[Material supplied Boundary: Start]
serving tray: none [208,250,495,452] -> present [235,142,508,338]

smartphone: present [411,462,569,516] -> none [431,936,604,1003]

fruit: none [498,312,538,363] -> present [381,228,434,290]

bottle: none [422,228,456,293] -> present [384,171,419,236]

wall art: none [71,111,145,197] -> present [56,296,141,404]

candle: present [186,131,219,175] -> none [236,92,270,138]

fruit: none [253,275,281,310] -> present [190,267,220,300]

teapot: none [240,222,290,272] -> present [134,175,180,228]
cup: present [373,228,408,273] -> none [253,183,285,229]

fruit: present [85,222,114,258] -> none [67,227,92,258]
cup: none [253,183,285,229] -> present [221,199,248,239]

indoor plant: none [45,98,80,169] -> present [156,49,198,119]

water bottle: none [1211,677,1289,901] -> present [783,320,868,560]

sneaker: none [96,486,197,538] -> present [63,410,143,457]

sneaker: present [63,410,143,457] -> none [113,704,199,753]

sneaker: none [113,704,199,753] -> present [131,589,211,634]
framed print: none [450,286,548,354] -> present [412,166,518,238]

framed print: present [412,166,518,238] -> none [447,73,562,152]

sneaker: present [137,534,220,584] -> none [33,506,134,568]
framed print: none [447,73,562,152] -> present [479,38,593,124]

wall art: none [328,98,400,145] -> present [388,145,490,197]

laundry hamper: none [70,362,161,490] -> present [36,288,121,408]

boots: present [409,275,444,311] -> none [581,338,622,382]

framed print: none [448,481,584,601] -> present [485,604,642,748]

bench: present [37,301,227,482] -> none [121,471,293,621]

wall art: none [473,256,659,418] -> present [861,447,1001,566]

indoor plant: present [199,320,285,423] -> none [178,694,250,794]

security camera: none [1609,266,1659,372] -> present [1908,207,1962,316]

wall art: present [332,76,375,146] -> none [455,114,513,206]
[Material supplied Boundary: End]
Problem requirements:
Copy every record above exactly as it stands.

Written solution:
serving tray: none [208,250,495,452] -> present [235,142,508,338]

smartphone: present [411,462,569,516] -> none [431,936,604,1003]

fruit: none [498,312,538,363] -> present [381,228,434,290]

bottle: none [422,228,456,293] -> present [384,171,419,236]

wall art: none [71,111,145,197] -> present [56,296,141,404]

candle: present [186,131,219,175] -> none [236,92,270,138]

fruit: none [253,275,281,310] -> present [190,267,220,300]

teapot: none [240,222,290,272] -> present [134,175,180,228]
cup: present [373,228,408,273] -> none [253,183,285,229]

fruit: present [85,222,114,258] -> none [67,227,92,258]
cup: none [253,183,285,229] -> present [221,199,248,239]

indoor plant: none [45,98,80,169] -> present [156,49,198,119]

water bottle: none [1211,677,1289,901] -> present [783,320,868,560]

sneaker: none [96,486,197,538] -> present [63,410,143,457]

sneaker: present [63,410,143,457] -> none [113,704,199,753]

sneaker: none [113,704,199,753] -> present [131,589,211,634]
framed print: none [450,286,548,354] -> present [412,166,518,238]

framed print: present [412,166,518,238] -> none [447,73,562,152]

sneaker: present [137,534,220,584] -> none [33,506,134,568]
framed print: none [447,73,562,152] -> present [479,38,593,124]

wall art: none [328,98,400,145] -> present [388,145,490,197]

laundry hamper: none [70,362,161,490] -> present [36,288,121,408]

boots: present [409,275,444,311] -> none [581,338,622,382]

framed print: none [448,481,584,601] -> present [485,604,642,748]

bench: present [37,301,227,482] -> none [121,471,293,621]

wall art: none [473,256,659,418] -> present [861,447,1001,566]

indoor plant: present [199,320,285,423] -> none [178,694,250,794]

security camera: none [1609,266,1659,372] -> present [1908,207,1962,316]

wall art: present [332,76,375,146] -> none [455,114,513,206]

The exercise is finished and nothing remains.